Promoting Lithium Electrodeposition Towards the Bottom of 3-D Copper Meshes in Lithium-Based Batteries

Abstract

Lithium (Li) has been considered as the promising negative electrode in rechargeable batteries, owing to the negative redox potential (-3.04 V vs. SHE), low density (0.534 g/cm3), and high theoretical specific capacity (3,860 mAh/g). However, the non-uniform stripping/plating process of the metallic Li is still challenging.[1] As one of the solutions, three-dimensional (3-D) metallic scaffolds were introduced to the negative electrode. The uniform electric field applied in the porous scaffolds could suppress the dendritic growth of the Li during the plating process. In addition, a decrease in the effective current density prolonged Sand’s time.[2] However, such a Li deposition mainly proceeded on the top surface and led to rapid surface clogging due to the strong surface electric field. In this presentation, we show the preferred Li deposition inside the 3-D copper (Cu) scaffold using gold nanoparticles (Au NPs). The lower Li nucleation energy barrier on the Au surface than that on the typical Cu current collector was investigated intensively.[3] However, the role of Au for spatially promoting Li deposition was not studied in depth.
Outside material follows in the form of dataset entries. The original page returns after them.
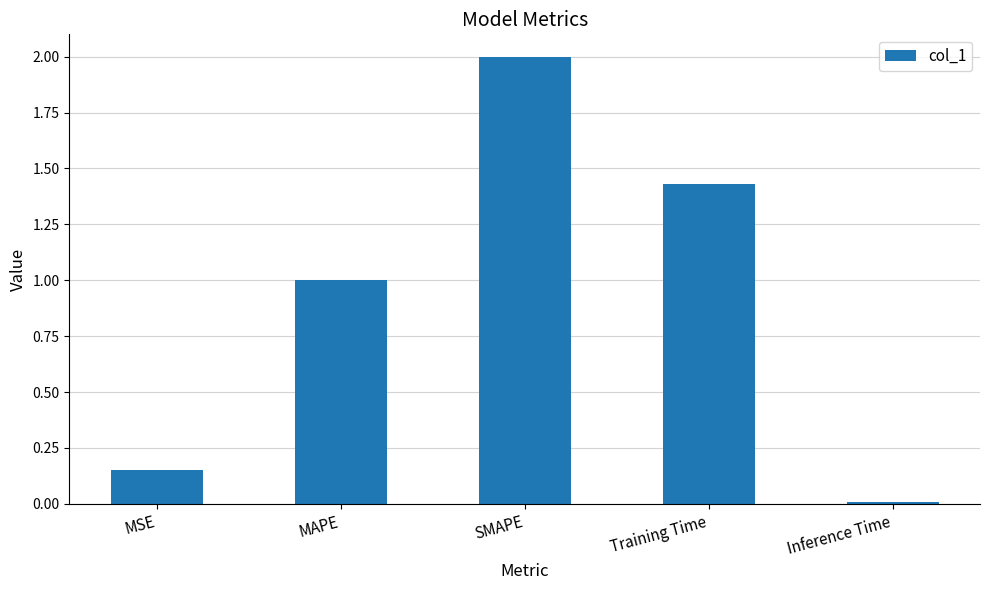

What is the label of the 1st bar from the left?

MSE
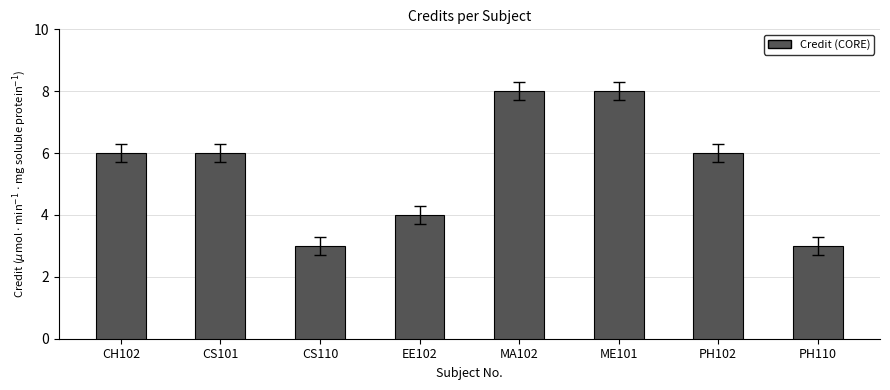

What position from the left is MA102?

5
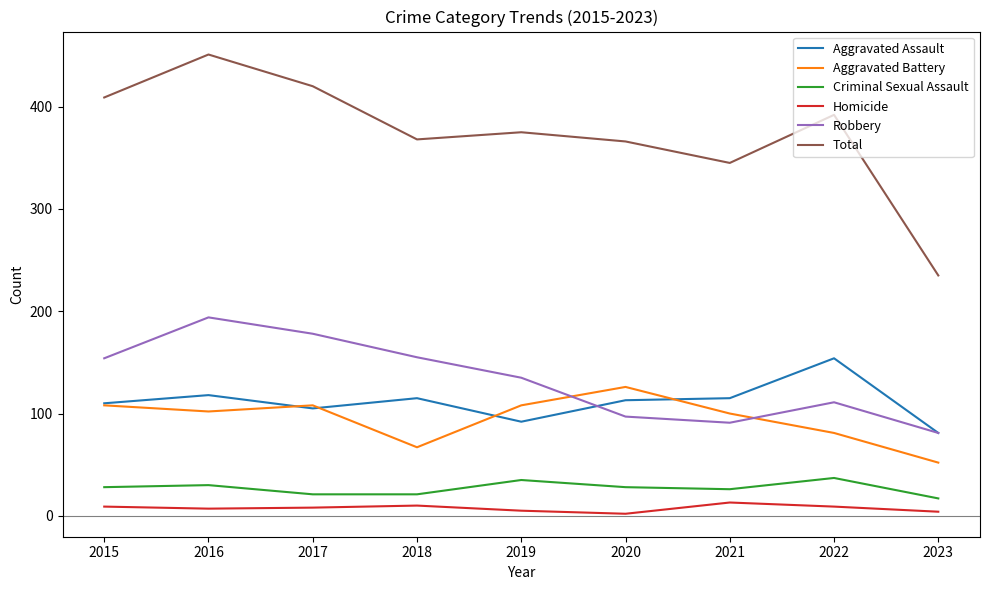

At 2018, list the series in order from largest to smallest.

Total, Robbery, Aggravated Assault, Aggravated Battery, Criminal Sexual Assault, Homicide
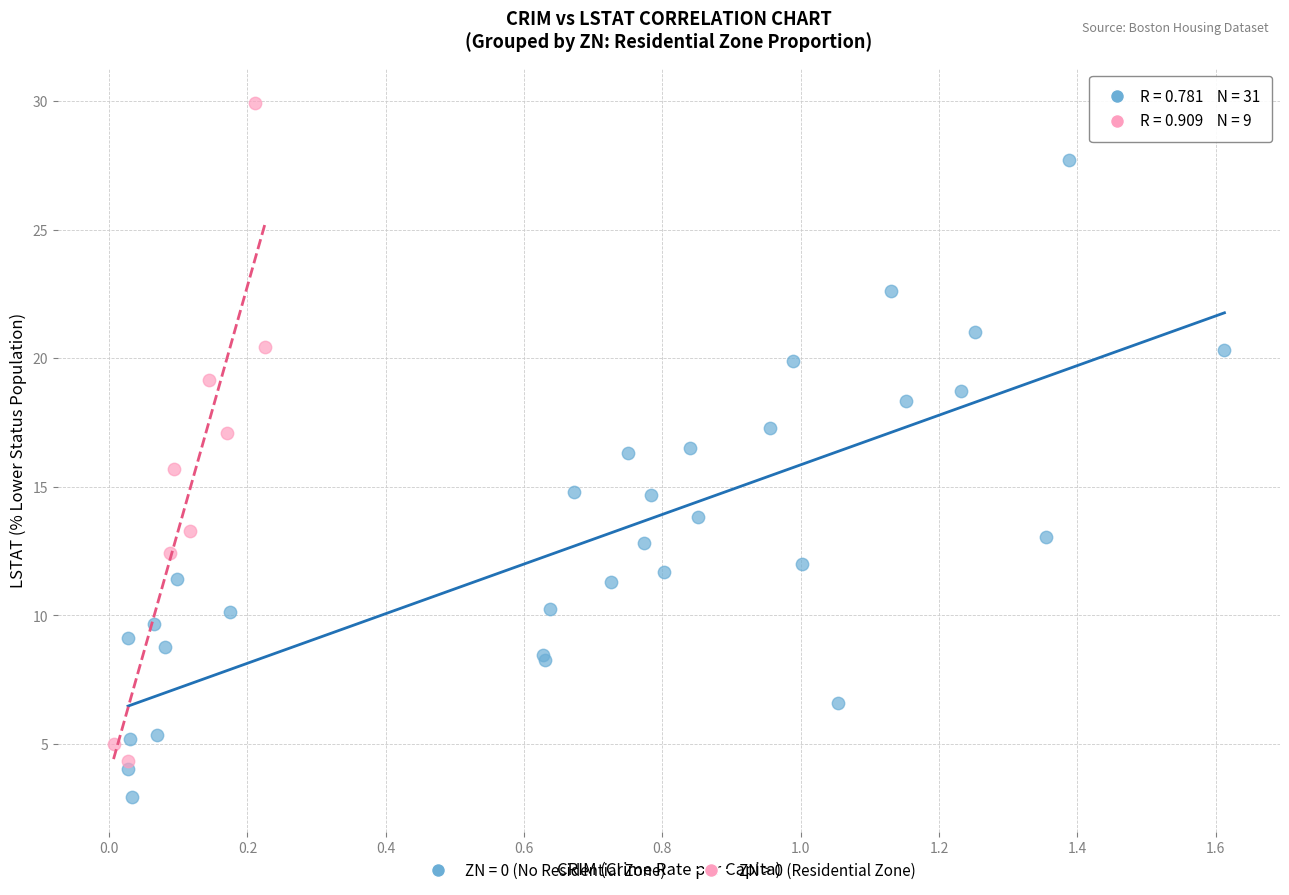

Which series reaches the minimum Y coordinate?

ZN = 0 (No Residential Zone)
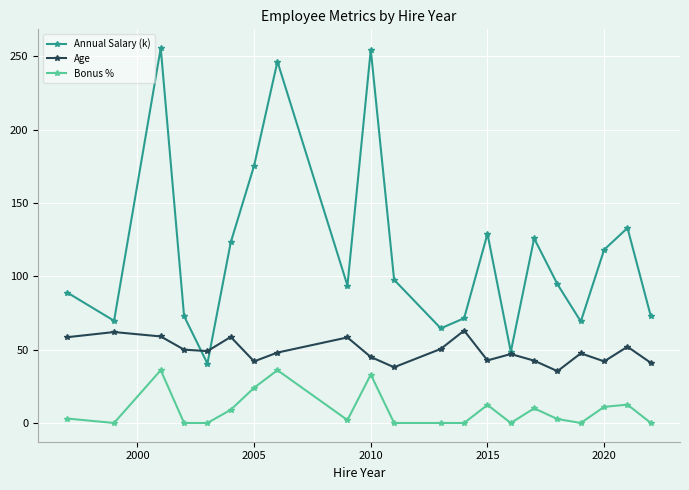

In Annual Salary (k), how many points are higher than both neighbors (excluding endpoints)?

6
We added the Au NPs with an average particle size of ~7.5 nm to the bottom of 3-D Cu. The Au NPs with a total ~28 nmol reduced the charge-transfer resistance, which suggested the fast Li nucleation on the Au. In addition, we coated aluminum oxide (Al2O3) layer with ~ 26 nm of thickness on the top surface of 3-D Cu scaffold through the atomic layer deposition (ALD) process. This insulating layer further suppressed the Li deposition on the surface. As a result, apparent Li deposition towards the bottom of 3-D Cu was clearly demonstrated. During Li plating/stripping cycles, the surface clogging of the 3-D Cu/Au by an accumulation of solid electrolyte interphase (SEI) was also dramatically alleviated even in the absence of Al2O3 layer. It demonstrated the continuous Li deposition towards the bottom of the 3-D Cu/Au scaffold. Besides, symmetric 3-D Cu/Au cells exhibited over 95 % of Coulombic efficiency (CE) for ~120 cycles. The full cells comprised of the 3-D Cu/Au and LiFePO4 (LFP) electrodes delivered stable 300 cycles with a capacity of ~140 mAh/g at 1 C-rate. I will discuss the detailed role of the Au NPs and the Al2O3 layer, and comparative cell performances in the presentation.